La femme de Salah Hamouri, Franco-palestinien, détenteur d’une carte de résident de Jérusalem Est, détenu administratif en Israël, est sorti optimiste de son rendez-vous avec un conseiller d’Emmanuel Macron travaillant à la cellule diplomatique de l’Elysée.

« Nous avons bien compris que l’action de la France ne se limiterait pas à la protection consulaire mais qu’il s’agissait bel et bien d’exiger la libération d’un citoyen français, en l’occurrence Salah Hamouri. Nous restons mobilisés et dans l’attente de résultats, » a-t-elle affirmé, citée par l’Obs.

L’Elysée semble de son côté vouloir conserver une certaine discrétion autour de cette affaire, selon l’Obs.
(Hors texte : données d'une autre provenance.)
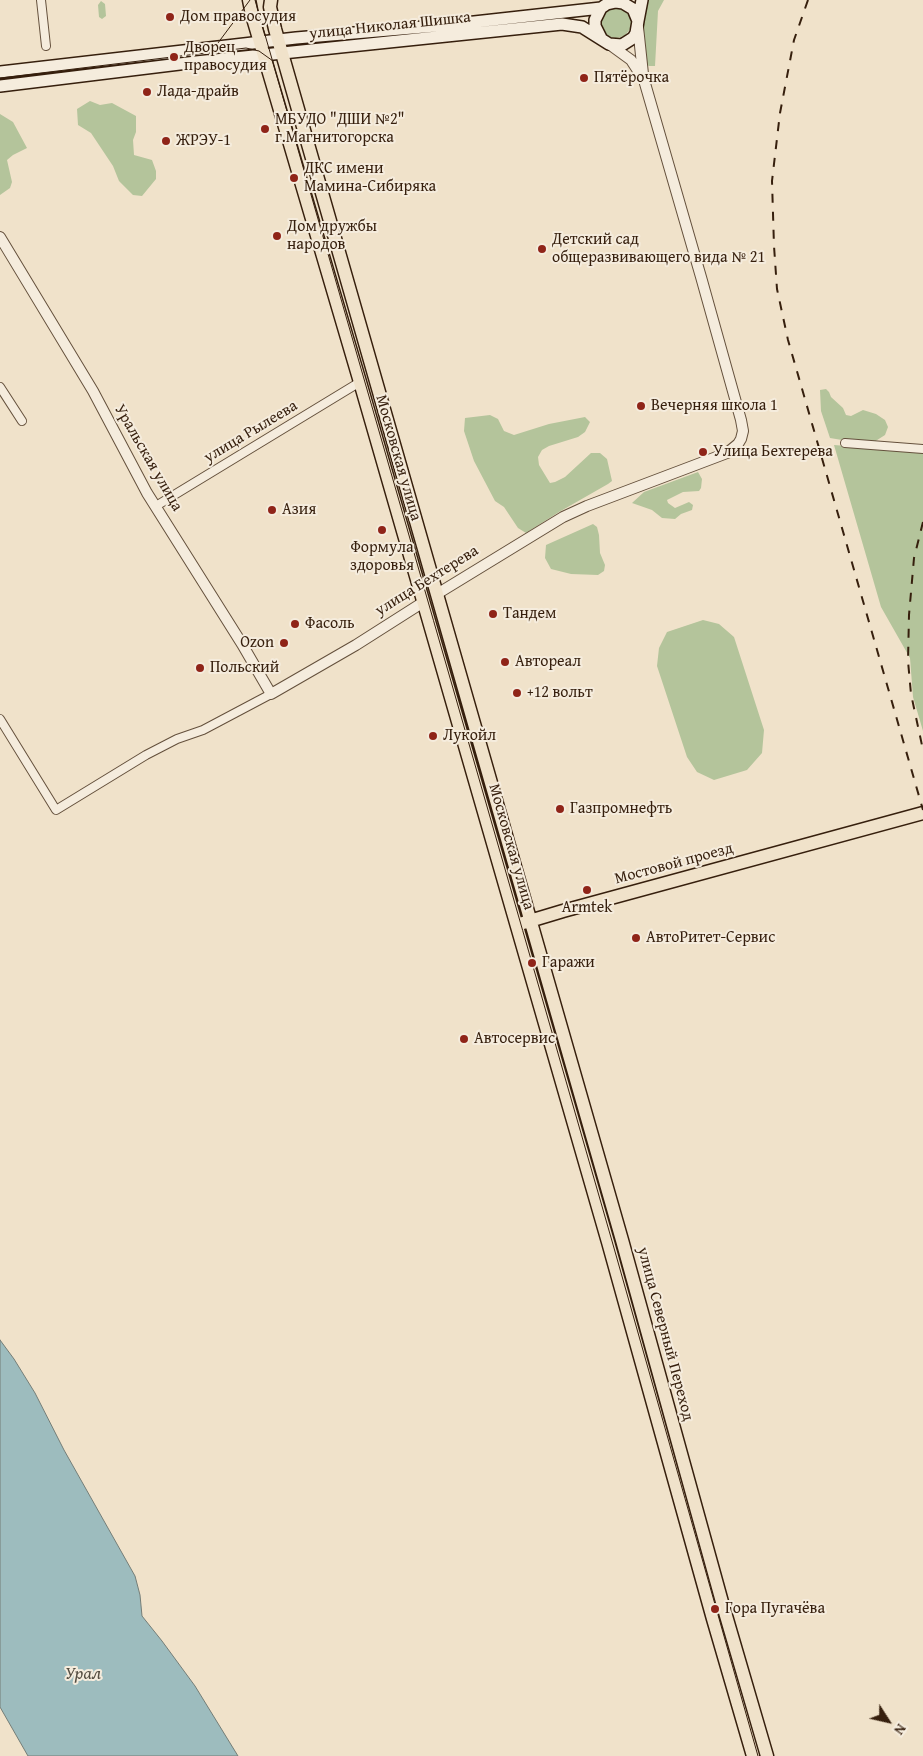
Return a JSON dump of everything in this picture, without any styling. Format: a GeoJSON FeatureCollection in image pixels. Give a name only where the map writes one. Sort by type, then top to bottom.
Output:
{"type":"FeatureCollection","features":[{"type":"Feature","properties":{"kind":"main road","name":"Московская улица"},"geometry":{"type":"LineString","coordinates":[[249,0],[263,55],[360,382],[516,925]]}},
{"type":"Feature","properties":{"kind":"main road","name":"Московская улица"},"geometry":{"type":"LineString","coordinates":[[271,0],[270,7],[278,40],[531,921]]}},
{"type":"Feature","properties":{"kind":"main road"},"geometry":{"type":"LineString","coordinates":[[638,24],[633,10],[619,1],[607,4],[601,8],[595,20],[595,26],[605,41],[622,45],[632,38],[638,24],[642,0]]}},
{"type":"Feature","properties":{"kind":"main road","name":"улица Николая Шишка"},"geometry":{"type":"LineString","coordinates":[[0,72],[278,40],[447,25],[601,8]]}},
{"type":"Feature","properties":{"kind":"main road","name":"улица Николая Шишка"},"geometry":{"type":"LineString","coordinates":[[0,86],[263,55],[569,24],[582,27],[605,41]]}},
{"type":"Feature","properties":{"kind":"main road","name":"улица Бехтерева"},"geometry":{"type":"LineString","coordinates":[[422,603],[437,594]]}},
{"type":"Feature","properties":{"kind":"main road","name":"Мостовой проезд"},"geometry":{"type":"LineString","coordinates":[[516,925],[923,813]]}},
{"type":"Feature","properties":{"kind":"main road","name":"улица Северный Переход"},"geometry":{"type":"LineString","coordinates":[[531,921],[767,1756]]}},
{"type":"Feature","properties":{"kind":"main road","name":"улица Северный Переход"},"geometry":{"type":"LineString","coordinates":[[516,925],[608,1242],[753,1756]]}},
{"type":"Feature","properties":{"kind":"street"},"geometry":{"type":"LineString","coordinates":[[41,0],[46,46]]}},
{"type":"Feature","properties":{"kind":"street"},"geometry":{"type":"LineString","coordinates":[[638,24],[644,80]]}},
{"type":"Feature","properties":{"kind":"street"},"geometry":{"type":"LineString","coordinates":[[605,41],[631,60],[644,80]]}},
{"type":"Feature","properties":{"kind":"street","name":"улица Бехтерева"},"geometry":{"type":"LineString","coordinates":[[437,594],[563,517],[726,453],[735,447],[741,439],[743,431],[741,420],[644,80]]}},
{"type":"Feature","properties":{"kind":"street","name":"Уральская улица"},"geometry":{"type":"LineString","coordinates":[[0,237],[93,391],[147,493],[242,644],[271,694]]}},
{"type":"Feature","properties":{"kind":"street","name":"улица Рылеева"},"geometry":{"type":"LineString","coordinates":[[156,506],[360,382]]}},
{"type":"Feature","properties":{"kind":"street"},"geometry":{"type":"LineString","coordinates":[[0,388],[22,421]]}},
{"type":"Feature","properties":{"kind":"street"},"geometry":{"type":"LineString","coordinates":[[845,443],[923,449]]}},
{"type":"Feature","properties":{"kind":"street","name":"улица Бехтерева"},"geometry":{"type":"LineString","coordinates":[[0,719],[56,810],[146,755],[177,739],[203,730],[271,694],[356,645],[422,603]]}},
{"type":"Feature","properties":{"kind":"green space"},"geometry":{"type":"Polygon","coordinates":[[[646,0],[664,0],[658,11],[655,66],[646,64],[641,30],[646,0]]]}},
{"type":"Feature","properties":{"kind":"green space"},"geometry":{"type":"Polygon","coordinates":[[[101,1],[105,4],[106,16],[102,19],[99,17],[98,5],[101,1]]]}},
{"type":"Feature","properties":{"kind":"green space"},"geometry":{"type":"Polygon","coordinates":[[[616,8],[627,12],[631,23],[627,34],[616,38],[605,34],[601,23],[605,12],[616,8]]]}},
{"type":"Feature","properties":{"kind":"green space"},"geometry":{"type":"Polygon","coordinates":[[[90,101],[100,105],[112,103],[136,116],[136,132],[133,140],[134,155],[152,160],[156,171],[156,179],[142,196],[133,195],[119,181],[113,166],[91,133],[78,125],[77,109],[90,101]]]}},
{"type":"Feature","properties":{"kind":"green space"},"geometry":{"type":"Polygon","coordinates":[[[0,114],[13,122],[27,148],[7,160],[12,182],[10,188],[0,195],[0,114]]]}},
{"type":"Feature","properties":{"kind":"green space"},"geometry":{"type":"Polygon","coordinates":[[[826,389],[831,397],[843,408],[846,415],[851,416],[863,410],[876,414],[885,420],[888,427],[885,435],[874,442],[830,438],[821,411],[820,390],[826,389]]]}},
{"type":"Feature","properties":{"kind":"green space"},"geometry":{"type":"Polygon","coordinates":[[[490,415],[498,419],[504,431],[514,435],[549,424],[585,417],[590,422],[585,432],[578,437],[542,450],[538,457],[539,465],[550,483],[565,477],[591,453],[600,453],[607,459],[612,481],[526,533],[518,528],[504,507],[495,501],[474,461],[464,431],[465,418],[490,415]]]}},
{"type":"Feature","properties":{"kind":"green space"},"geometry":{"type":"Polygon","coordinates":[[[834,445],[923,452],[923,731],[913,697],[910,658],[881,607],[834,445]]]}},
{"type":"Feature","properties":{"kind":"green space"},"geometry":{"type":"Polygon","coordinates":[[[698,472],[702,479],[699,491],[683,492],[667,500],[675,508],[689,502],[693,505],[692,510],[681,514],[675,519],[662,518],[652,510],[632,503],[644,492],[698,472]]]}},
{"type":"Feature","properties":{"kind":"green space"},"geometry":{"type":"Polygon","coordinates":[[[593,524],[597,527],[599,535],[600,553],[605,565],[604,571],[598,575],[571,574],[551,569],[545,558],[546,545],[593,524]]]}},
{"type":"Feature","properties":{"kind":"green space"},"geometry":{"type":"Polygon","coordinates":[[[703,620],[719,624],[734,637],[764,730],[762,753],[747,770],[714,780],[697,772],[687,757],[657,666],[659,648],[667,632],[703,620]]]}},
{"type":"Feature","properties":{"kind":"water","name":"Урал"},"geometry":{"type":"Polygon","coordinates":[[[0,1340],[35,1393],[64,1450],[135,1576],[140,1595],[142,1616],[195,1686],[238,1756],[28,1756],[0,1707],[0,1340]]]}},
{"type":"Feature","properties":{"kind":"tram line"},"geometry":{"type":"LineString","coordinates":[[209,55],[250,0]]}},
{"type":"Feature","properties":{"kind":"tram line"},"geometry":{"type":"LineString","coordinates":[[255,0],[758,1756]]}},
{"type":"Feature","properties":{"kind":"tram line"},"geometry":{"type":"LineString","coordinates":[[0,78],[246,48],[259,51],[273,61]]}},
{"type":"Feature","properties":{"kind":"railway"},"geometry":{"type":"LineString","coordinates":[[808,0],[794,40],[780,113],[772,181],[777,289],[788,340],[923,810]]}},
{"type":"Feature","properties":{"kind":"railway"},"geometry":{"type":"LineString","coordinates":[[923,522],[914,558],[909,615],[908,661],[911,694],[923,750]]}},
{"type":"Feature","properties":{"kind":"place","name":"Дом правосудия"},"geometry":{"type":"Point","coordinates":[170,17]}},
{"type":"Feature","properties":{"kind":"place","name":"Дворец правосудия"},"geometry":{"type":"Point","coordinates":[174,57]}},
{"type":"Feature","properties":{"kind":"place","name":"Пятёрочка"},"geometry":{"type":"Point","coordinates":[584,78]}},
{"type":"Feature","properties":{"kind":"place","name":"Лада-драйв"},"geometry":{"type":"Point","coordinates":[147,92]}},
{"type":"Feature","properties":{"kind":"place","name":"МБУДО \"ДШИ №2\" г.Магнитогорска"},"geometry":{"type":"Point","coordinates":[265,129]}},
{"type":"Feature","properties":{"kind":"place","name":"ЖРЭУ-1"},"geometry":{"type":"Point","coordinates":[166,141]}},
{"type":"Feature","properties":{"kind":"place","name":"ДКС имени Мамина-Сибиряка"},"geometry":{"type":"Point","coordinates":[294,178]}},
{"type":"Feature","properties":{"kind":"place","name":"Дом дружбы народов"},"geometry":{"type":"Point","coordinates":[277,236]}},
{"type":"Feature","properties":{"kind":"place","name":"Детский сад общеразвивающего вида № 21"},"geometry":{"type":"Point","coordinates":[542,249]}},
{"type":"Feature","properties":{"kind":"place","name":"Вечерняя школа 1"},"geometry":{"type":"Point","coordinates":[641,406]}},
{"type":"Feature","properties":{"kind":"place","name":"Улица Бехтерева"},"geometry":{"type":"Point","coordinates":[703,452]}},
{"type":"Feature","properties":{"kind":"place","name":"Азия"},"geometry":{"type":"Point","coordinates":[272,510]}},
{"type":"Feature","properties":{"kind":"place","name":"Формула здоровья"},"geometry":{"type":"Point","coordinates":[382,530]}},
{"type":"Feature","properties":{"kind":"place","name":"Тандем"},"geometry":{"type":"Point","coordinates":[493,614]}},
{"type":"Feature","properties":{"kind":"place","name":"Фасоль"},"geometry":{"type":"Point","coordinates":[295,624]}},
{"type":"Feature","properties":{"kind":"place","name":"Ozon"},"geometry":{"type":"Point","coordinates":[284,643]}},
{"type":"Feature","properties":{"kind":"place","name":"Автореал"},"geometry":{"type":"Point","coordinates":[505,662]}},
{"type":"Feature","properties":{"kind":"place","name":"Польский"},"geometry":{"type":"Point","coordinates":[200,668]}},
{"type":"Feature","properties":{"kind":"place","name":"+12 вольт"},"geometry":{"type":"Point","coordinates":[517,693]}},
{"type":"Feature","properties":{"kind":"place","name":"Лукойл"},"geometry":{"type":"Point","coordinates":[433,736]}},
{"type":"Feature","properties":{"kind":"place","name":"Газпромнефть"},"geometry":{"type":"Point","coordinates":[560,809]}},
{"type":"Feature","properties":{"kind":"place","name":"Armtek"},"geometry":{"type":"Point","coordinates":[587,890]}},
{"type":"Feature","properties":{"kind":"place","name":"АвтоРитет-Сервис"},"geometry":{"type":"Point","coordinates":[636,938]}},
{"type":"Feature","properties":{"kind":"place","name":"Гаражи"},"geometry":{"type":"Point","coordinates":[532,963]}},
{"type":"Feature","properties":{"kind":"place","name":"Автосервис"},"geometry":{"type":"Point","coordinates":[464,1039]}},
{"type":"Feature","properties":{"kind":"place","name":"Гора Пугачёва"},"geometry":{"type":"Point","coordinates":[715,1609]}}]}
« Salah Hamouri a été arrêté en mai 2005 après avoir été membre d’une cellule publique populaire qui prévoyait d’assassiner le rabbin Ovadia Yosef et de mener une attaque à la bombe à Jérusalem, continue le service de sécurité dans son message. Il a purgé une peine de prison jusqu’à décembre 2011, et a ensuite été libéré dans un accord d’échange de prisonniers, » expliquait le Shin Bet, service de sécurité intérieure à Israël au Times of Israël.

L’accord évoqué est celui qui permis l’échange de Gilad Shalit contre 1 027 prisonniers palestiniens.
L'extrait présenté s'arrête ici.